Storm Eva (also called Chuck, Staffan and other names) was the fifth named storm of the Met Office and Met Éireann's Name our Storms project. Heavy rainfall from Eva occurred around three weeks after Storm Desmond had brought severe flooding to parts of Northern England, exacerbating the ongoing situation. The low pressure was named Chuck by the Free University of Berlin and Staffan by the Swedish Meteorological Institute.

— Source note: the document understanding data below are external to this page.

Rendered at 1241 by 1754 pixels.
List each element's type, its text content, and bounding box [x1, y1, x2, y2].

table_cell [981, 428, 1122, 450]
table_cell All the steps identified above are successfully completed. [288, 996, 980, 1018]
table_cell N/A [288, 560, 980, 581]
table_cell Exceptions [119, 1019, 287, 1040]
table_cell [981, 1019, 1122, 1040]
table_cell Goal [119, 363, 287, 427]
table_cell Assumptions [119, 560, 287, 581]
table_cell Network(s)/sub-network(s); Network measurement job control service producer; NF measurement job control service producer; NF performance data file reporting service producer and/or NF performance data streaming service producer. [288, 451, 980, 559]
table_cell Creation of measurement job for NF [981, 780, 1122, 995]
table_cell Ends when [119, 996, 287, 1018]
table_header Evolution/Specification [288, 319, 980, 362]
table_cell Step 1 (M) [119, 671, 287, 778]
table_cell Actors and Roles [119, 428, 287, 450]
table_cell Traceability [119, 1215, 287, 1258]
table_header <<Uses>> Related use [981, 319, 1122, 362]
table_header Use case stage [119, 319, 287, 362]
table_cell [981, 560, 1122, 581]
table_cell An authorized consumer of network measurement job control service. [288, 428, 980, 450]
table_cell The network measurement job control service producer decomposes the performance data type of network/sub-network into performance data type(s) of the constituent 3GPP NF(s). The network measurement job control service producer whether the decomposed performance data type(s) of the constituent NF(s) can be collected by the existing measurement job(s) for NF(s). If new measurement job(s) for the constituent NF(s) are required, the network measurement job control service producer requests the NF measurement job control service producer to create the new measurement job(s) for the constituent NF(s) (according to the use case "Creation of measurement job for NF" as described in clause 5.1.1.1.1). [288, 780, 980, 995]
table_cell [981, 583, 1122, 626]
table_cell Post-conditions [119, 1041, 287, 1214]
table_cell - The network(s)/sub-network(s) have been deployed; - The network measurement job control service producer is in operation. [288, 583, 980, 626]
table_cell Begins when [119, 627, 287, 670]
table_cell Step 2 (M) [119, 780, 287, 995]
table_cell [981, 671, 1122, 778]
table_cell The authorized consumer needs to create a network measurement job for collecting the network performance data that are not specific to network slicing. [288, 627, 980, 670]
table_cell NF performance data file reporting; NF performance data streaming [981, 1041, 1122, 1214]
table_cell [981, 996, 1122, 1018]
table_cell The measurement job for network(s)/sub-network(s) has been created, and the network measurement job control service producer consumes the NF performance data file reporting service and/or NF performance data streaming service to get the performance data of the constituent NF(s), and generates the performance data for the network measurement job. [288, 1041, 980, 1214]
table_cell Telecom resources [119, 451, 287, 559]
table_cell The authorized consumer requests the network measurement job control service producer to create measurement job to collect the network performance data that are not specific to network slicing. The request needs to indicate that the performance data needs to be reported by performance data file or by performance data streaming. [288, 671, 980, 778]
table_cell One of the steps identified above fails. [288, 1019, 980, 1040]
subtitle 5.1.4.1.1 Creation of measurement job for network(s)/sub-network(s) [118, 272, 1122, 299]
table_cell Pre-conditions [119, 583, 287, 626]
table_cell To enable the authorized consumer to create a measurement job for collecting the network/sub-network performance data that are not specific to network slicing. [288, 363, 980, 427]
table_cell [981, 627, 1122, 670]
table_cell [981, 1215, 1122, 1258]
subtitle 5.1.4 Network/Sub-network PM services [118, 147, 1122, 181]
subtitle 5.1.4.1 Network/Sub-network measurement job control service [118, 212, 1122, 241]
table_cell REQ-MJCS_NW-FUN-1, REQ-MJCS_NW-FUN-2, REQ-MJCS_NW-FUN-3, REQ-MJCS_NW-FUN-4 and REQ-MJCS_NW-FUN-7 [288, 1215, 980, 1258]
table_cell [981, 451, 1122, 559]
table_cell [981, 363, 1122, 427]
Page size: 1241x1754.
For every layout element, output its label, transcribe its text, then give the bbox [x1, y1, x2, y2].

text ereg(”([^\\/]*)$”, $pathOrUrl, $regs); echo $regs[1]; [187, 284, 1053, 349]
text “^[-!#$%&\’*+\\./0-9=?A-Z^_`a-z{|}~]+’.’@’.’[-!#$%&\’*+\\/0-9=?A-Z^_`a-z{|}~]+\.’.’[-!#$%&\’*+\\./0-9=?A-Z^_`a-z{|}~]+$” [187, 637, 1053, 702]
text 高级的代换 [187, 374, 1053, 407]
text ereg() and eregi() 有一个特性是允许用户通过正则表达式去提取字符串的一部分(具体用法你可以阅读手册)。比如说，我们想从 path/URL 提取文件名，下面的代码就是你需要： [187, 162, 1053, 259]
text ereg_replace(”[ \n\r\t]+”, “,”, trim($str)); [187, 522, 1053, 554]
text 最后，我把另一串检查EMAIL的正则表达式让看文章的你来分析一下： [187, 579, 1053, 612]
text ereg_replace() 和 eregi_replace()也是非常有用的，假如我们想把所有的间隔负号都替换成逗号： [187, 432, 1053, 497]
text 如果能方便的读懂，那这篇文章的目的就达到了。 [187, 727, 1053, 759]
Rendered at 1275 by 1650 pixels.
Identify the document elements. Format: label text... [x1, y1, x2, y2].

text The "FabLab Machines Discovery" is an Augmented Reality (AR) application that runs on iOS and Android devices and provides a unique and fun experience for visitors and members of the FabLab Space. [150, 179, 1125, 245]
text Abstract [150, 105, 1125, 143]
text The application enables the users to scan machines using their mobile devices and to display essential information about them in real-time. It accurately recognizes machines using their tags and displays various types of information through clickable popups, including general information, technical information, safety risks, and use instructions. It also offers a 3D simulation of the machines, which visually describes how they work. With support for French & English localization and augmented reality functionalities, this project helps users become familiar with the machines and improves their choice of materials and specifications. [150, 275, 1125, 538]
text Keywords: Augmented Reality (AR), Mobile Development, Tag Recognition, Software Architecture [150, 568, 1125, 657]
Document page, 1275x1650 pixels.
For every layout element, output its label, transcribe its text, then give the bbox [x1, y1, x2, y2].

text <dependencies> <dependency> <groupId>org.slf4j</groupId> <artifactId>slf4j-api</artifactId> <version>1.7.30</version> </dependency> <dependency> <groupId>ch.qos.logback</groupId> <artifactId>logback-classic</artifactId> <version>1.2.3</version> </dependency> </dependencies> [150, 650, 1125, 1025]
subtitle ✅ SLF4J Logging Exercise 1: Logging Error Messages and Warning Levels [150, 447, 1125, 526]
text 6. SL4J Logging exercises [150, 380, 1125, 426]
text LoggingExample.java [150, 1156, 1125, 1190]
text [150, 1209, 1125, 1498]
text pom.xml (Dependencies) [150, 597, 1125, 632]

==Meteorological history==

===Forecasts===
Eva was the fifth storm to be officially named by Met Éireann on 22 December 2015. An orange wind warning was issued for counties Clare, Galway, Mayo, Sligo and Donegal on the same day. Gales were also expected in the northwest of the United Kingdom, with storm force winds over parts of the Outer Hebrides. There were fears that the storm could cause further disruption to Cumbria in England, where areas were already dealing with the aftermath of flooding from Storm Desmond and in some cases had been flooded twice already. The army and Environment Agency staff were called in to be on stand-by to bolster flood defences.

==Impact==

Rain associated with the passage of Eva caused disruption when rivers burst their banks in the Cumbrian towns of Appleby, Keswick and Kendal on the 22 December. Appleby received three to four feet of flood water. The village of Glenridding was flooded for the third time in the month. Six thousand houses in Ireland were left without power. In London, Secretary of State for Environment, Food and Rural Affairs Liz Truss convened a COBRA meeting to decide on emergency measures, which included the deployment of soldiers from the 2nd Battalion, Duke of Lancaster's Regiment to the affected areas. On 24 December, flood defence gates were closed in Carlisle, Keswick and Cockermouth to limit the damage expected from rainfall and 20 water pumps and 2 km of temporary flood barriers were transported to northern England. Ferries operating between Dublin and Holyhead were cancelled due to bad weather on the Irish Sea.